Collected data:
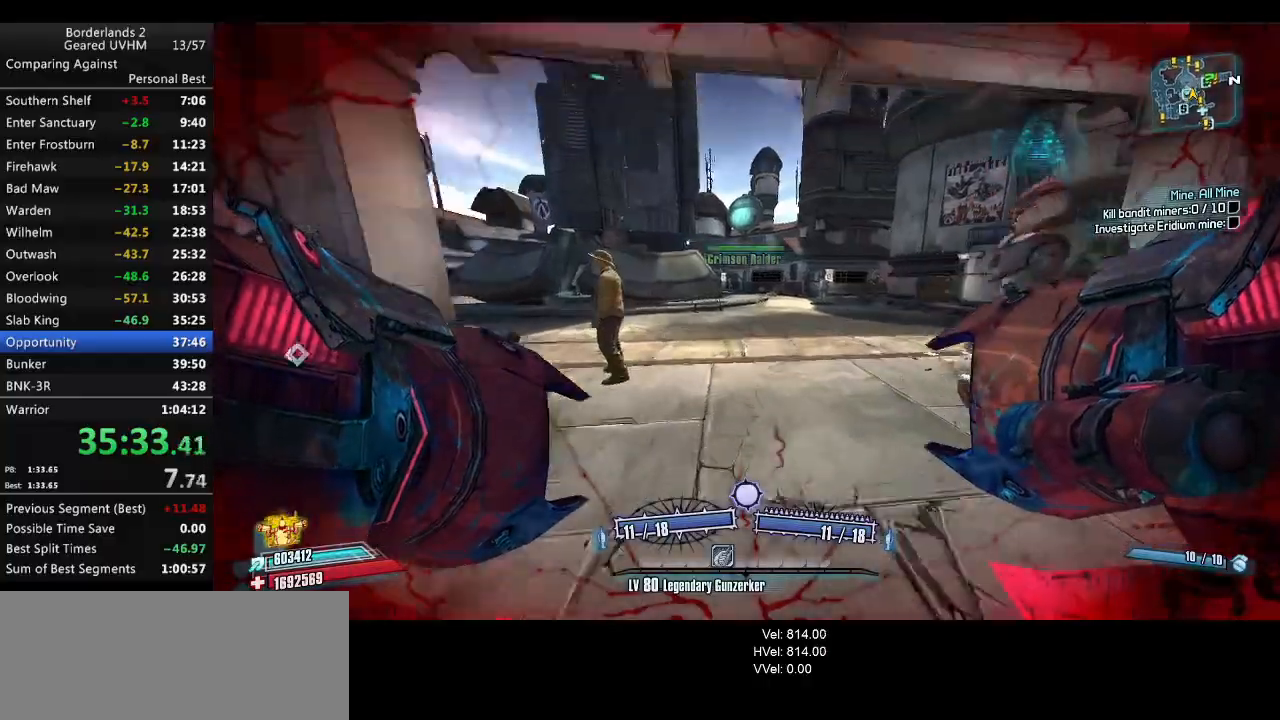
{"keys": ["shift", "space", "w"], "mouse": ["left", "right"], "events": [[467, "space", "down"], [500, "mouse_left", "down"], [500, "mouse_right", "down"]]}
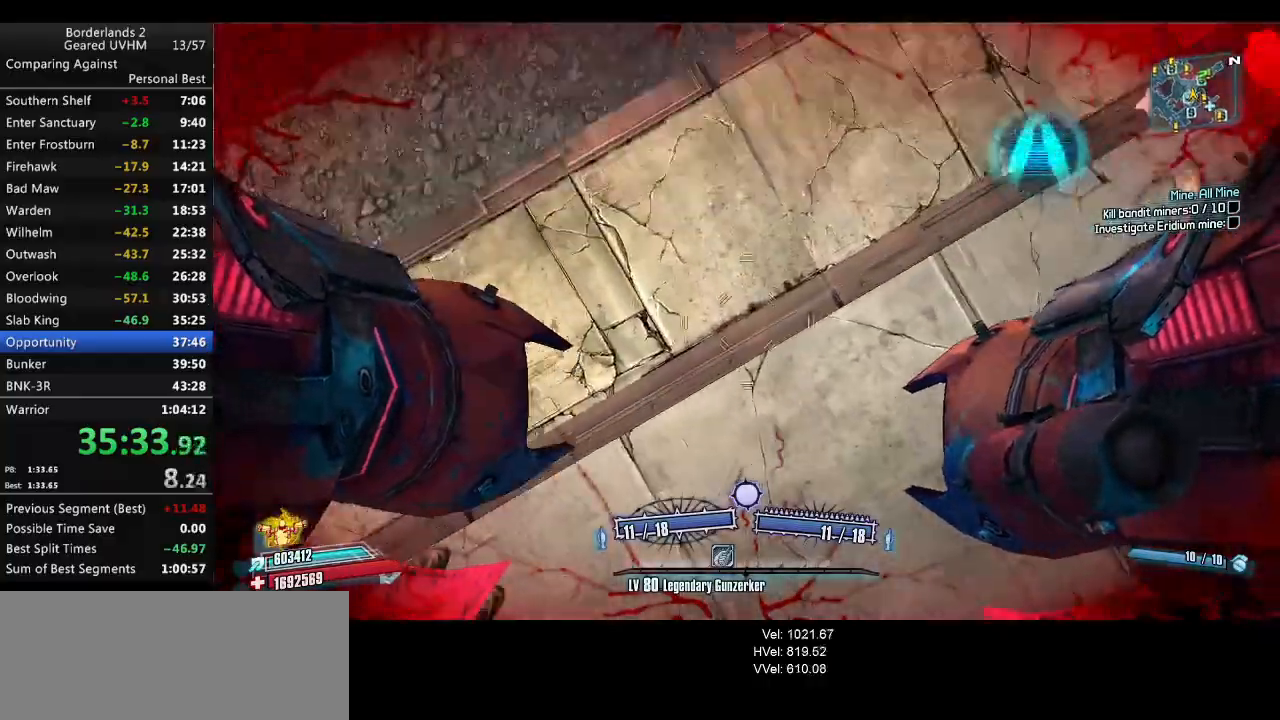
{"keys": ["shift", "w"], "mouse": [], "events": [[150, "mouse_left", "up"], [167, "mouse_right", "up"], [167, "space", "up"]]}
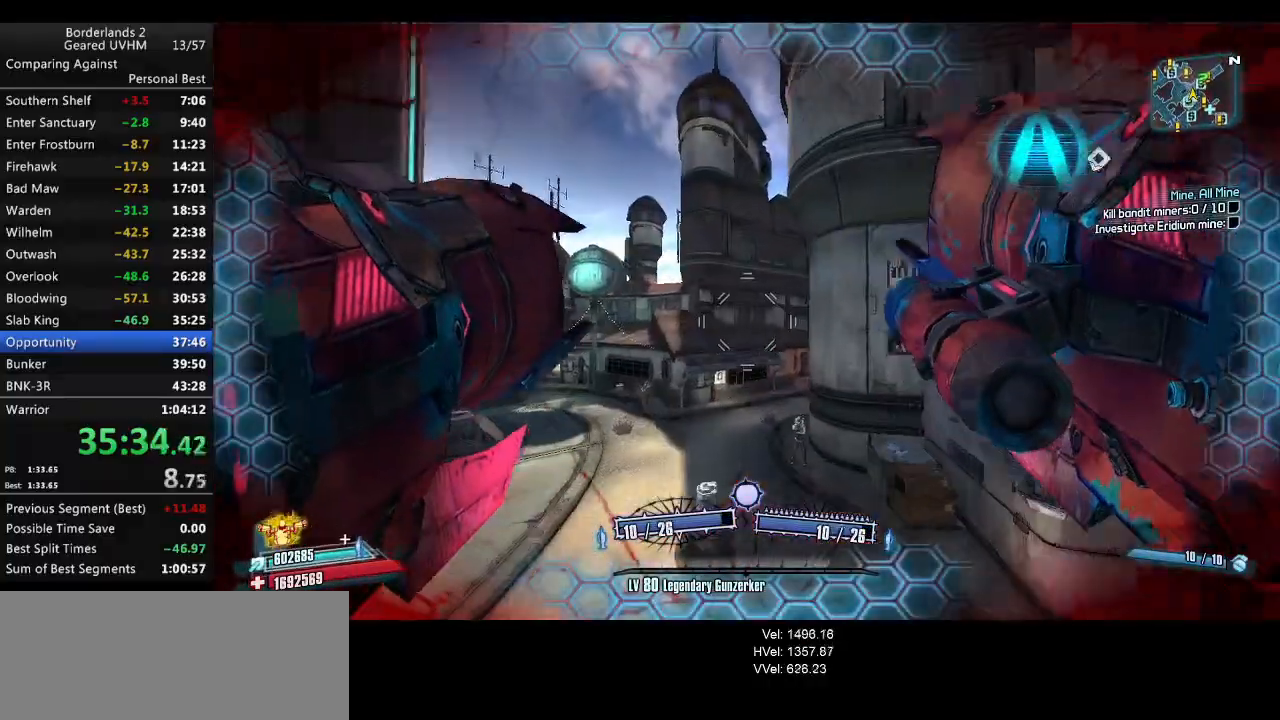
{"keys": ["w"], "mouse": [], "events": [[100, "a", "down"], [317, "shift", "up"], [350, "a", "up"]]}
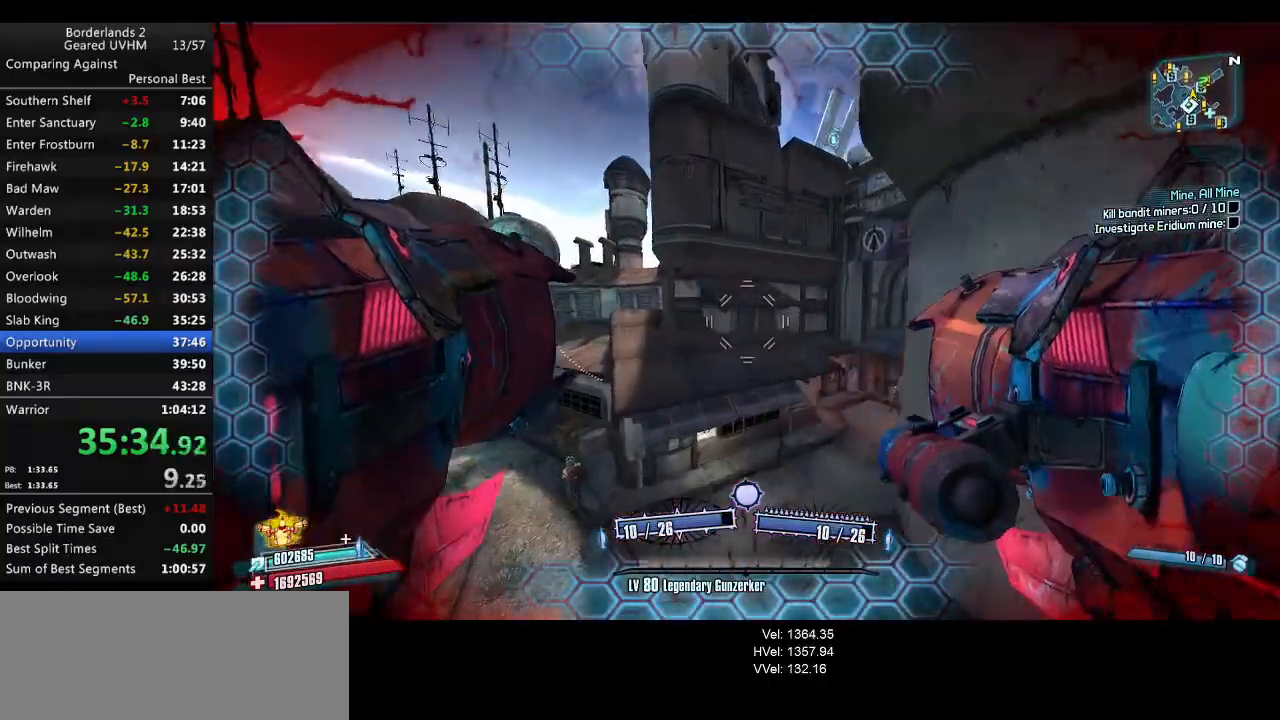
{"keys": ["a", "shift", "w"], "mouse": [], "events": [[167, "a", "down"], [183, "shift", "down"]]}
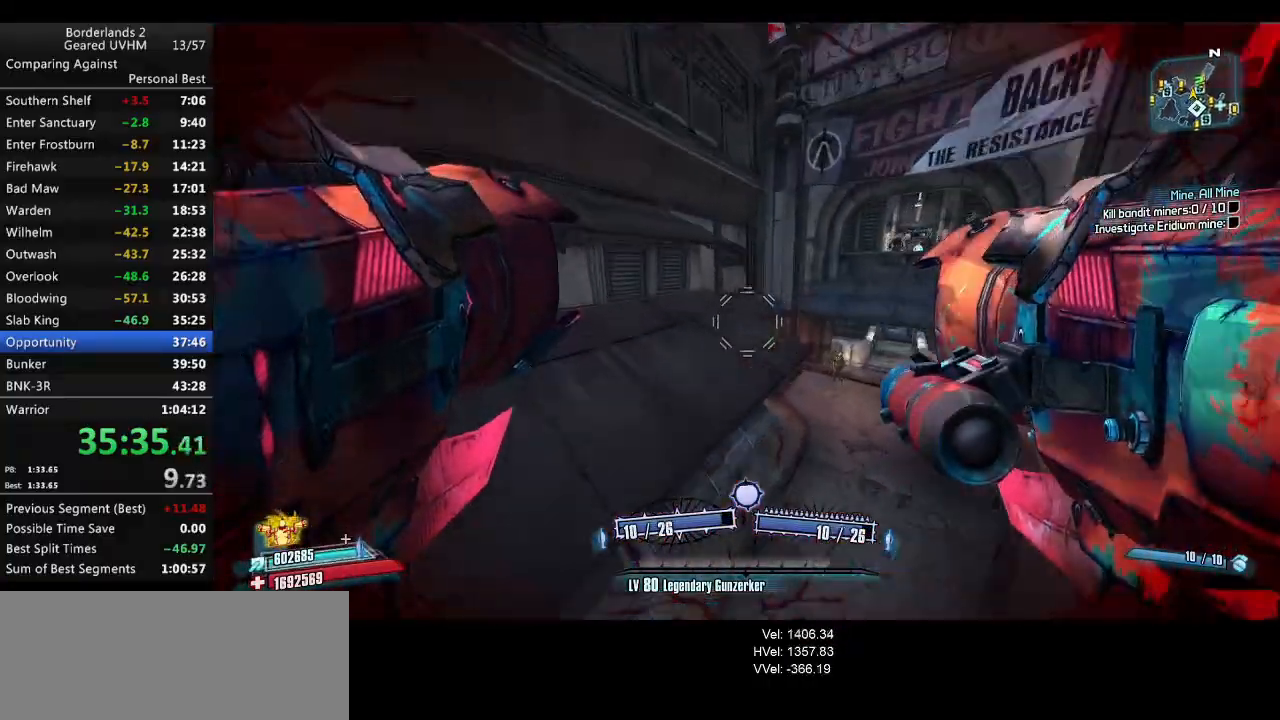
{"keys": ["shift", "w"], "mouse": [], "events": [[33, "a", "up"], [33, "shift", "up"], [200, "shift", "down"]]}
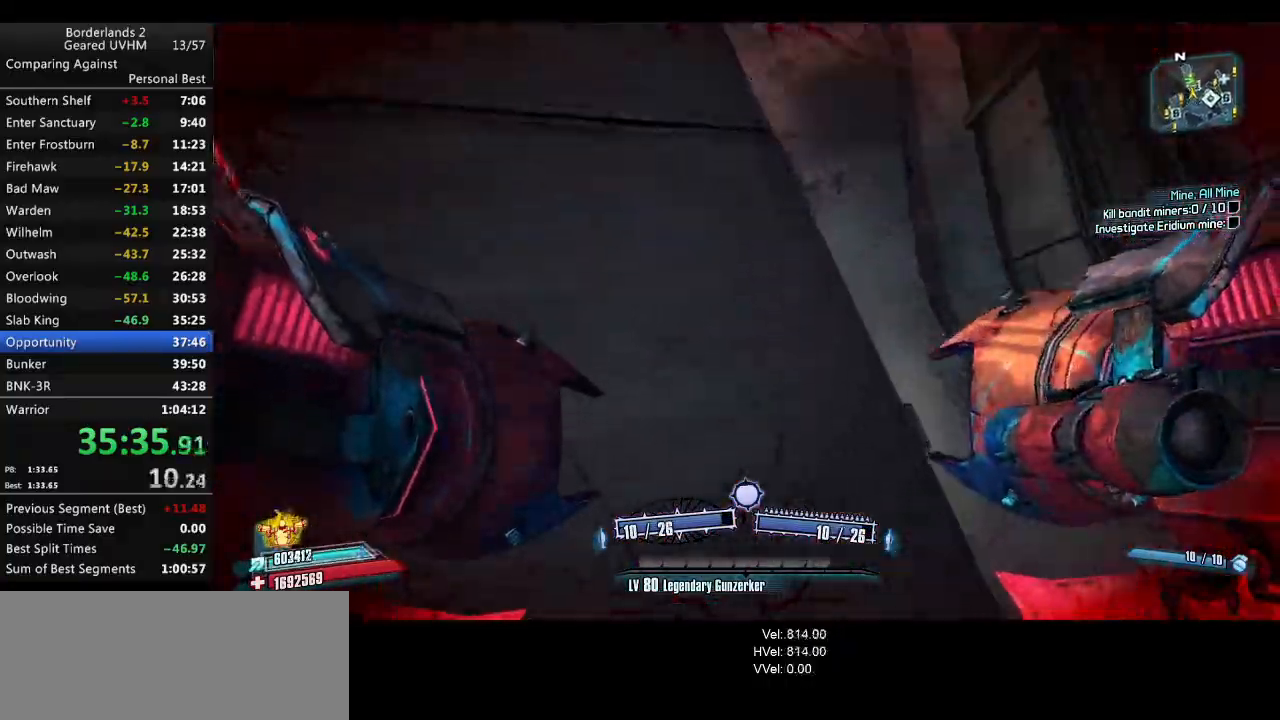
{"keys": ["shift", "w"], "mouse": [], "events": [[117, "space", "down"], [133, "mouse_left", "down"], [250, "mouse_left", "up"], [350, "space", "up"]]}
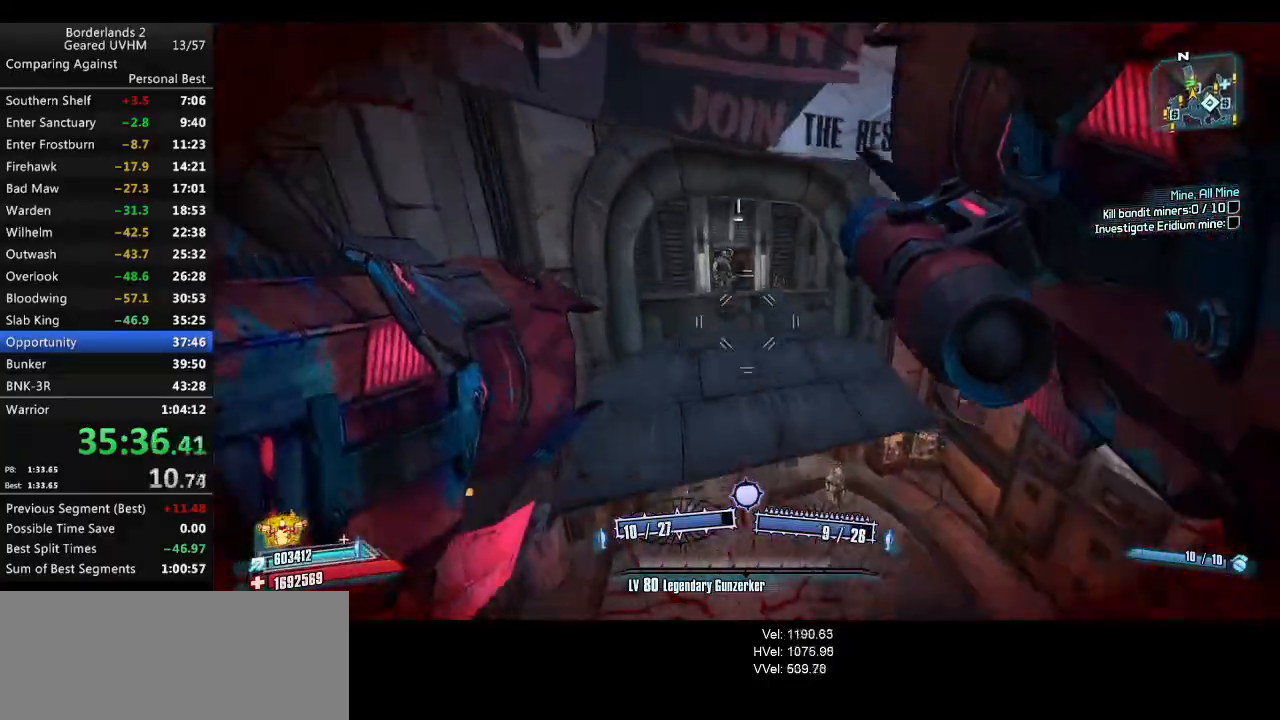
{"keys": ["a", "w"], "mouse": [], "events": [[133, "d", "down"], [317, "d", "up"], [367, "shift", "up"], [483, "a", "down"]]}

Aim of the exercise: From the records above, copy every line that holds the word "down".

Finished task:
{"keys": ["shift", "space", "w"], "mouse": ["left", "right"], "events": [[467, "space", "down"], [500, "mouse_left", "down"], [500, "mouse_right", "down"]]}
{"keys": ["w"], "mouse": [], "events": [[100, "a", "down"], [317, "shift", "up"], [350, "a", "up"]]}
{"keys": ["a", "shift", "w"], "mouse": [], "events": [[167, "a", "down"], [183, "shift", "down"]]}
{"keys": ["shift", "w"], "mouse": [], "events": [[33, "a", "up"], [33, "shift", "up"], [200, "shift", "down"]]}
{"keys": ["shift", "w"], "mouse": [], "events": [[117, "space", "down"], [133, "mouse_left", "down"], [250, "mouse_left", "up"], [350, "space", "up"]]}
{"keys": ["a", "w"], "mouse": [], "events": [[133, "d", "down"], [317, "d", "up"], [367, "shift", "up"], [483, "a", "down"]]}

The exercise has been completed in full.